Dataset records
______________________________
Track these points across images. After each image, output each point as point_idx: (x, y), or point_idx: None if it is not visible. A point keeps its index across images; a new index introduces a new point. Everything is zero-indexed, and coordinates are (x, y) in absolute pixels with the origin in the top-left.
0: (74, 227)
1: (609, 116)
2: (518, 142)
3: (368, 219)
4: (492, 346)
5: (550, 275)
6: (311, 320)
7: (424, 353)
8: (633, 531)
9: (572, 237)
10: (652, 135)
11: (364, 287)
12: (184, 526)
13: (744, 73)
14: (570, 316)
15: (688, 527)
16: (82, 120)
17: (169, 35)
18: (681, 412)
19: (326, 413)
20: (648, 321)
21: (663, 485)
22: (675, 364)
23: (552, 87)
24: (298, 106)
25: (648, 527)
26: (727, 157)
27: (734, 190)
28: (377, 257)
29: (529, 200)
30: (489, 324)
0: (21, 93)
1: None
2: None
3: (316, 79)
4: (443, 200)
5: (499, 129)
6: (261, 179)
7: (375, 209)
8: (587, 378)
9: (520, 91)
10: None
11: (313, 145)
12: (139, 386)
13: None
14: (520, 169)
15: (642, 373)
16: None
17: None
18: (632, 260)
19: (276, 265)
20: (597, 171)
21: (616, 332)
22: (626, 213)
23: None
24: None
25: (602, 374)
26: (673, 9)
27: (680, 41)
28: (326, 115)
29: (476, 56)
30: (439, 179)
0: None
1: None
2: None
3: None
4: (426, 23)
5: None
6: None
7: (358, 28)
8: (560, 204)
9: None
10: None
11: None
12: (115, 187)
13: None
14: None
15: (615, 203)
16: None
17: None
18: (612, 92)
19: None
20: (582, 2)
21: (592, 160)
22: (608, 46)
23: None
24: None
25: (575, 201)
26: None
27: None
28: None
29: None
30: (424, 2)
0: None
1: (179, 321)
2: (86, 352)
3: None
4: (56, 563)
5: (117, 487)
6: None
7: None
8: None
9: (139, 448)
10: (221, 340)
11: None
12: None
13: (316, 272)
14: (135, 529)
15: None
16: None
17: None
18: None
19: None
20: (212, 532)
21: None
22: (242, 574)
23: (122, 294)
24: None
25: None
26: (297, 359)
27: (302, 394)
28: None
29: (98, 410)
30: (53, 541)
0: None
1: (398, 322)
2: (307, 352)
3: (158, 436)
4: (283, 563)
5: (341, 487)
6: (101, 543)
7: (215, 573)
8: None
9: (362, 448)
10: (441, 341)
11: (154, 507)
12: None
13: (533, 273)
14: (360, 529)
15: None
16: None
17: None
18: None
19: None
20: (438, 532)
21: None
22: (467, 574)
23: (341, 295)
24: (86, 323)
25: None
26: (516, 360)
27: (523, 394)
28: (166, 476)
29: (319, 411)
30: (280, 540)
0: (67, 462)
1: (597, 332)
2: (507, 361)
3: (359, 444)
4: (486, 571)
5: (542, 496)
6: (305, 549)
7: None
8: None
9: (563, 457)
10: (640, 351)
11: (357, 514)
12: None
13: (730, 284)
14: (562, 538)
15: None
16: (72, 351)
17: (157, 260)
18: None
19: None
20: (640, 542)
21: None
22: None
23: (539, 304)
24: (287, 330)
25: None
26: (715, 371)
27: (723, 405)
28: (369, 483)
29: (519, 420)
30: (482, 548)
______________________________
Recast every line of the material above as a JSON list of strings, one string per line, with blank lines left out.

## Exercise output
[
  "Track these points across images. After each image, output each point as point_idx: (x, y), or point_idx: None if it is not visible. A point keeps its index across images; a new index introduces a new point. Everything is zero-indexed, and coordinates are (x, y) in absolute pixels with the origin in the top-left.",
  "0: (74, 227)",
  "1: (609, 116)",
  "2: (518, 142)",
  "3: (368, 219)",
  "4: (492, 346)",
  "5: (550, 275)",
  "6: (311, 320)",
  "7: (424, 353)",
  "8: (633, 531)",
  "9: (572, 237)",
  "10: (652, 135)",
  "11: (364, 287)",
  "12: (184, 526)",
  "13: (744, 73)",
  "14: (570, 316)",
  "15: (688, 527)",
  "16: (82, 120)",
  "17: (169, 35)",
  "18: (681, 412)",
  "19: (326, 413)",
  "20: (648, 321)",
  "21: (663, 485)",
  "22: (675, 364)",
  "23: (552, 87)",
  "24: (298, 106)",
  "25: (648, 527)",
  "26: (727, 157)",
  "27: (734, 190)",
  "28: (377, 257)",
  "29: (529, 200)",
  "30: (489, 324)",
  "0: (21, 93)",
  "1: None",
  "2: None",
  "3: (316, 79)",
  "4: (443, 200)",
  "5: (499, 129)",
  "6: (261, 179)",
  "7: (375, 209)",
  "8: (587, 378)",
  "9: (520, 91)",
  "10: None",
  "11: (313, 145)",
  "12: (139, 386)",
  "13: None",
  "14: (520, 169)",
  "15: (642, 373)",
  "16: None",
  "17: None",
  "18: (632, 260)",
  "19: (276, 265)",
  "20: (597, 171)",
  "21: (616, 332)",
  "22: (626, 213)",
  "23: None",
  "24: None",
  "25: (602, 374)",
  "26: (673, 9)",
  "27: (680, 41)",
  "28: (326, 115)",
  "29: (476, 56)",
  "30: (439, 179)",
  "0: None",
  "1: None",
  "2: None",
  "3: None",
  "4: (426, 23)",
  "5: None",
  "6: None",
  "7: (358, 28)",
  "8: (560, 204)",
  "9: None",
  "10: None",
  "11: None",
  "12: (115, 187)",
  "13: None",
  "14: None",
  "15: (615, 203)",
  "16: None",
  "17: None",
  "18: (612, 92)",
  "19: None",
  "20: (582, 2)",
  "21: (592, 160)",
  "22: (608, 46)",
  "23: None",
  "24: None",
  "25: (575, 201)",
  "26: None",
  "27: None",
  "28: None",
  "29: None",
  "30: (424, 2)",
  "0: None",
  "1: (179, 321)",
  "2: (86, 352)",
  "3: None",
  "4: (56, 563)",
  "5: (117, 487)",
  "6: None",
  "7: None",
  "8: None",
  "9: (139, 448)",
  "10: (221, 340)",
  "11: None",
  "12: None",
  "13: (316, 272)",
  "14: (135, 529)",
  "15: None",
  "16: None",
  "17: None",
  "18: None",
  "19: None",
  "20: (212, 532)",
  "21: None",
  "22: (242, 574)",
  "23: (122, 294)",
  "24: None",
  "25: None",
  "26: (297, 359)",
  "27: (302, 394)",
  "28: None",
  "29: (98, 410)",
  "30: (53, 541)",
  "0: None",
  "1: (398, 322)",
  "2: (307, 352)",
  "3: (158, 436)",
  "4: (283, 563)",
  "5: (341, 487)",
  "6: (101, 543)",
  "7: (215, 573)",
  "8: None",
  "9: (362, 448)",
  "10: (441, 341)",
  "11: (154, 507)",
  "12: None",
  "13: (533, 273)",
  "14: (360, 529)",
  "15: None",
  "16: None",
  "17: None",
  "18: None",
  "19: None",
  "20: (438, 532)",
  "21: None",
  "22: (467, 574)",
  "23: (341, 295)",
  "24: (86, 323)",
  "25: None",
  "26: (516, 360)",
  "27: (523, 394)",
  "28: (166, 476)",
  "29: (319, 411)",
  "30: (280, 540)",
  "0: (67, 462)",
  "1: (597, 332)",
  "2: (507, 361)",
  "3: (359, 444)",
  "4: (486, 571)",
  "5: (542, 496)",
  "6: (305, 549)",
  "7: None",
  "8: None",
  "9: (563, 457)",
  "10: (640, 351)",
  "11: (357, 514)",
  "12: None",
  "13: (730, 284)",
  "14: (562, 538)",
  "15: None",
  "16: (72, 351)",
  "17: (157, 260)",
  "18: None",
  "19: None",
  "20: (640, 542)",
  "21: None",
  "22: None",
  "23: (539, 304)",
  "24: (287, 330)",
  "25: None",
  "26: (715, 371)",
  "27: (723, 405)",
  "28: (369, 483)",
  "29: (519, 420)",
  "30: (482, 548)"
]